Every record that follows should be written out again without any change.

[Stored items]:

----------------

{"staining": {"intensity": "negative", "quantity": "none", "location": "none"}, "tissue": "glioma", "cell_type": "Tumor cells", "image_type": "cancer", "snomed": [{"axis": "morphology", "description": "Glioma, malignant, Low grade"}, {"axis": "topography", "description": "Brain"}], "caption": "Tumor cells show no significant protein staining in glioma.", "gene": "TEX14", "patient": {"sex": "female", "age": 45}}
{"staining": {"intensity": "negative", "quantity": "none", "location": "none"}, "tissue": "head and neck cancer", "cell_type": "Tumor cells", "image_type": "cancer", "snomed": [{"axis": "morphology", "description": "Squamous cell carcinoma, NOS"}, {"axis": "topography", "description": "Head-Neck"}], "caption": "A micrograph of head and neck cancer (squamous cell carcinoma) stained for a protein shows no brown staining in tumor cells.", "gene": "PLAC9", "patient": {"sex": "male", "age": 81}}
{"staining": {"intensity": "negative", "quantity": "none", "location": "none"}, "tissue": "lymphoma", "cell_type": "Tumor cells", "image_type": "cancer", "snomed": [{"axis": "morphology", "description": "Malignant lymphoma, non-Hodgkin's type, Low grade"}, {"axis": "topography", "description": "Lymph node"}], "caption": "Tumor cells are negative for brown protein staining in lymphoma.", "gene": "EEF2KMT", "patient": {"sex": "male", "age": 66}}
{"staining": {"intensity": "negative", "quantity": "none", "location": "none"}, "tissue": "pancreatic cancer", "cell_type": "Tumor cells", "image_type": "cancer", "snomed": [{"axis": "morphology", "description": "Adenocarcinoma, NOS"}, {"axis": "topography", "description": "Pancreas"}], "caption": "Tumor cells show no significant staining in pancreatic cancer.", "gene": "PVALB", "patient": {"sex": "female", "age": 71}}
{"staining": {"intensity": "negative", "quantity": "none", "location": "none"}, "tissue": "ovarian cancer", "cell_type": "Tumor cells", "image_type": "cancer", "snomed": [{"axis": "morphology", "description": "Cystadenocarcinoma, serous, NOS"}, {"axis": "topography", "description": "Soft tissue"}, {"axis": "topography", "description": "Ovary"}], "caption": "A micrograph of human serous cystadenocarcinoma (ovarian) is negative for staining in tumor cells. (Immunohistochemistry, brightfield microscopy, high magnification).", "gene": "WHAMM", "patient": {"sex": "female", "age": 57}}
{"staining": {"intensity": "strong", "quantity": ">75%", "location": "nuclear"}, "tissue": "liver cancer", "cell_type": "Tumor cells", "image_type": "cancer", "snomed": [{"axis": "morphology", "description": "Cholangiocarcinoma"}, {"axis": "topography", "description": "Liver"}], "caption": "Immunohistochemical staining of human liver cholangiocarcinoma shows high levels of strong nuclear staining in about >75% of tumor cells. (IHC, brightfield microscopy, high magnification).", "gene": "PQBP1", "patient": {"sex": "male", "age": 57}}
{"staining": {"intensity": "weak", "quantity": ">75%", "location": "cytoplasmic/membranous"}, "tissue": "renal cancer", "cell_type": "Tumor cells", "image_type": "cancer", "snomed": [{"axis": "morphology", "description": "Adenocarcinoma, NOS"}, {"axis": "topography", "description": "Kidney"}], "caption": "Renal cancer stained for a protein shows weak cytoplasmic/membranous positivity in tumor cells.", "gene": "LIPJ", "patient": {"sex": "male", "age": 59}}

----------------

[RESPONSE BOX]:
{"staining": {"intensity": "negative", "quantity": "none", "location": "none"}, "tissue": "glioma", "cell_type": "Tumor cells", "image_type": "cancer", "snomed": [{"axis": "morphology", "description": "Glioma, malignant, Low grade"}, {"axis": "topography", "description": "Brain"}], "caption": "Tumor cells show no significant protein staining in glioma.", "gene": "TEX14", "patient": {"sex": "female", "age": 45}}
{"staining": {"intensity": "negative", "quantity": "none", "location": "none"}, "tissue": "head and neck cancer", "cell_type": "Tumor cells", "image_type": "cancer", "snomed": [{"axis": "morphology", "description": "Squamous cell carcinoma, NOS"}, {"axis": "topography", "description": "Head-Neck"}], "caption": "A micrograph of head and neck cancer (squamous cell carcinoma) stained for a protein shows no brown staining in tumor cells.", "gene": "PLAC9", "patient": {"sex": "male", "age": 81}}
{"staining": {"intensity": "negative", "quantity": "none", "location": "none"}, "tissue": "lymphoma", "cell_type": "Tumor cells", "image_type": "cancer", "snomed": [{"axis": "morphology", "description": "Malignant lymphoma, non-Hodgkin's type, Low grade"}, {"axis": "topography", "description": "Lymph node"}], "caption": "Tumor cells are negative for brown protein staining in lymphoma.", "gene": "EEF2KMT", "patient": {"sex": "male", "age": 66}}
{"staining": {"intensity": "negative", "quantity": "none", "location": "none"}, "tissue": "pancreatic cancer", "cell_type": "Tumor cells", "image_type": "cancer", "snomed": [{"axis": "morphology", "description": "Adenocarcinoma, NOS"}, {"axis": "topography", "description": "Pancreas"}], "caption": "Tumor cells show no significant staining in pancreatic cancer.", "gene": "PVALB", "patient": {"sex": "female", "age": 71}}
{"staining": {"intensity": "negative", "quantity": "none", "location": "none"}, "tissue": "ovarian cancer", "cell_type": "Tumor cells", "image_type": "cancer", "snomed": [{"axis": "morphology", "description": "Cystadenocarcinoma, serous, NOS"}, {"axis": "topography", "description": "Soft tissue"}, {"axis": "topography", "description": "Ovary"}], "caption": "A micrograph of human serous cystadenocarcinoma (ovarian) is negative for staining in tumor cells. (Immunohistochemistry, brightfield microscopy, high magnification).", "gene": "WHAMM", "patient": {"sex": "female", "age": 57}}
{"staining": {"intensity": "strong", "quantity": ">75%", "location": "nuclear"}, "tissue": "liver cancer", "cell_type": "Tumor cells", "image_type": "cancer", "snomed": [{"axis": "morphology", "description": "Cholangiocarcinoma"}, {"axis": "topography", "description": "Liver"}], "caption": "Immunohistochemical staining of human liver cholangiocarcinoma shows high levels of strong nuclear staining in about >75% of tumor cells. (IHC, brightfield microscopy, high magnification).", "gene": "PQBP1", "patient": {"sex": "male", "age": 57}}
{"staining": {"intensity": "weak", "quantity": ">75%", "location": "cytoplasmic/membranous"}, "tissue": "renal cancer", "cell_type": "Tumor cells", "image_type": "cancer", "snomed": [{"axis": "morphology", "description": "Adenocarcinoma, NOS"}, {"axis": "topography", "description": "Kidney"}], "caption": "Renal cancer stained for a protein shows weak cytoplasmic/membranous positivity in tumor cells.", "gene": "LIPJ", "patient": {"sex": "male", "age": 59}}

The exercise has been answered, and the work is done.